#### Entradas listadas

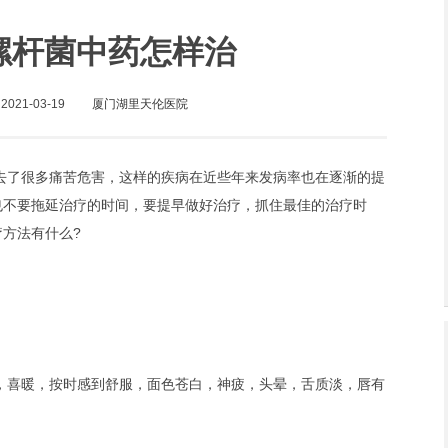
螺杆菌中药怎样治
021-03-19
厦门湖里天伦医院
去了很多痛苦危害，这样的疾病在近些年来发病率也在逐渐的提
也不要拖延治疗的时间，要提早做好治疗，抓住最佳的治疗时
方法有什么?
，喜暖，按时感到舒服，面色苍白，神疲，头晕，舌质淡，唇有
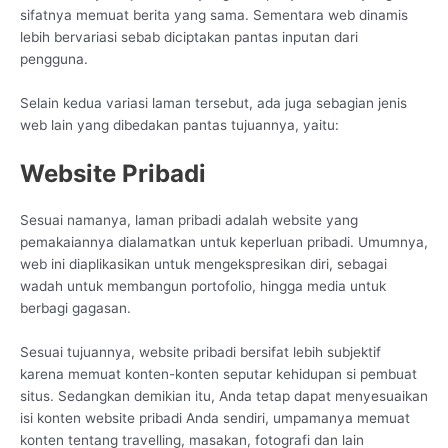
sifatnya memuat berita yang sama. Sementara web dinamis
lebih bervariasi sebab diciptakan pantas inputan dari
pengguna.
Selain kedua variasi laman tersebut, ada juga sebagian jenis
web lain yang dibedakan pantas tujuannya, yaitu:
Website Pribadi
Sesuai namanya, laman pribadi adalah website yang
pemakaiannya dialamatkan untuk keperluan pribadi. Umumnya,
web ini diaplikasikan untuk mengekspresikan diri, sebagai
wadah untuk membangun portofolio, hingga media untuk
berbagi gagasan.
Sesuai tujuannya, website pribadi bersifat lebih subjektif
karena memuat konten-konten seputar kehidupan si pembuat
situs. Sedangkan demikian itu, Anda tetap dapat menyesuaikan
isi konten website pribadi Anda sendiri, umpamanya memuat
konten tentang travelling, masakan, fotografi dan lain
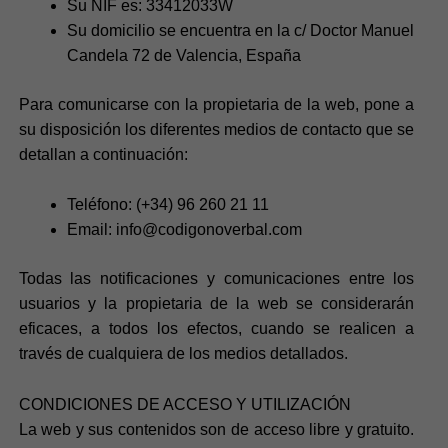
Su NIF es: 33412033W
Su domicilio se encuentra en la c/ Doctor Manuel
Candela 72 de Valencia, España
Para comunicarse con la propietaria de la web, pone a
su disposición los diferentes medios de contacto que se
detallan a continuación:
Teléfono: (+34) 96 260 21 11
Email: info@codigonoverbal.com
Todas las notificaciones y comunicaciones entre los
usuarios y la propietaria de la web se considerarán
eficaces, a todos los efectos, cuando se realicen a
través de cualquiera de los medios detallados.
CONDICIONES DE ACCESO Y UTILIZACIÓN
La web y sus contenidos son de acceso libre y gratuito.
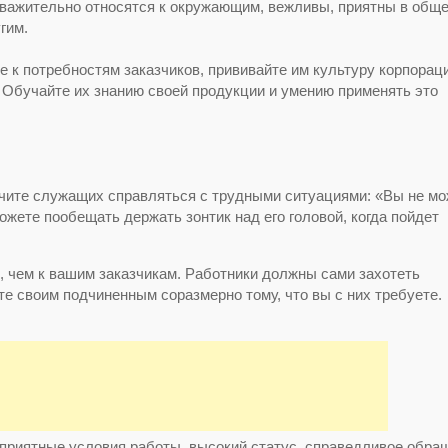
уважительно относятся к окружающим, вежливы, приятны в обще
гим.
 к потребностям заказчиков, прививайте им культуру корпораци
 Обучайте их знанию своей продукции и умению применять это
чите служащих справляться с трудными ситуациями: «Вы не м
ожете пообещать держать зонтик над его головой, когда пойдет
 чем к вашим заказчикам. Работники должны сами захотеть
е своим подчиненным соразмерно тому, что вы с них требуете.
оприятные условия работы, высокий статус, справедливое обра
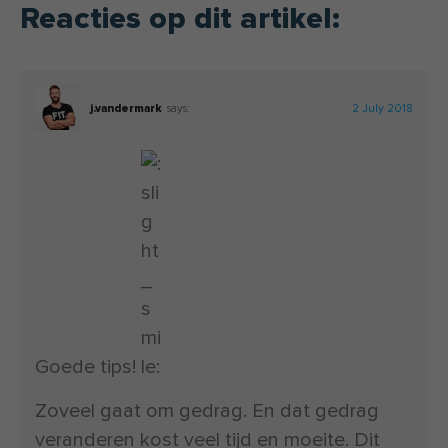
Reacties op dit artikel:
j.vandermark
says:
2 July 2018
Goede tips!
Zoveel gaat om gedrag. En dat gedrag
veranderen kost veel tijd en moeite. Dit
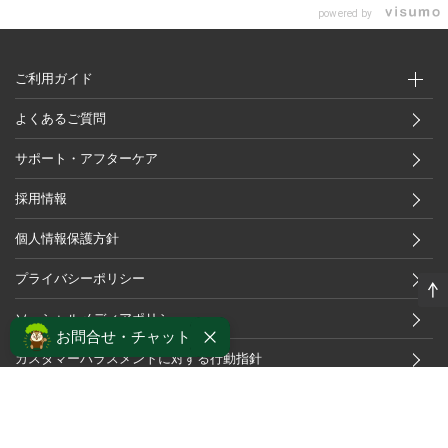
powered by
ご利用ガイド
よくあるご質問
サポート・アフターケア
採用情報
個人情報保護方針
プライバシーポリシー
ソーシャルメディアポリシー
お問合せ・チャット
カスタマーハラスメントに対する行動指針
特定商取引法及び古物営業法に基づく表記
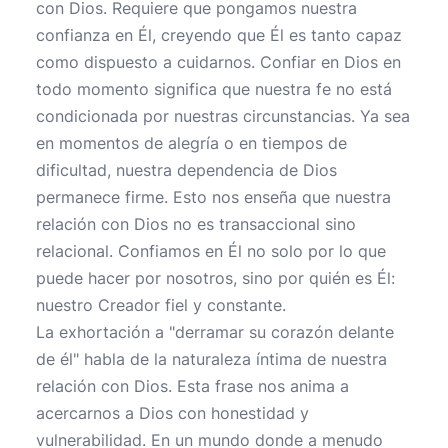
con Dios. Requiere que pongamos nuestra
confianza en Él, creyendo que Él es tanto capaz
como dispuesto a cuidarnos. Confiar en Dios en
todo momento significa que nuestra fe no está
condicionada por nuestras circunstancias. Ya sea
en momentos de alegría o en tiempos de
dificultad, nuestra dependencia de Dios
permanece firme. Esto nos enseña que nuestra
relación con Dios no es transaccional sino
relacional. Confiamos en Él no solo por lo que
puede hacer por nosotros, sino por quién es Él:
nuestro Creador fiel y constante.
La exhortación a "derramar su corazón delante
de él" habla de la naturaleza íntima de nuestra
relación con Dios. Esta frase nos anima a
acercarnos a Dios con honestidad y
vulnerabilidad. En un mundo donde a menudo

########

Tarefa:
Reúna todas as linhas das entradas acima que contêm a palavra "laman", diferenciando maiúsculas de minúsculas.

Resposta:
Selain kedua variasi laman tersebut, ada juga sebagian jenis
Sesuai namanya, laman pribadi adalah website yang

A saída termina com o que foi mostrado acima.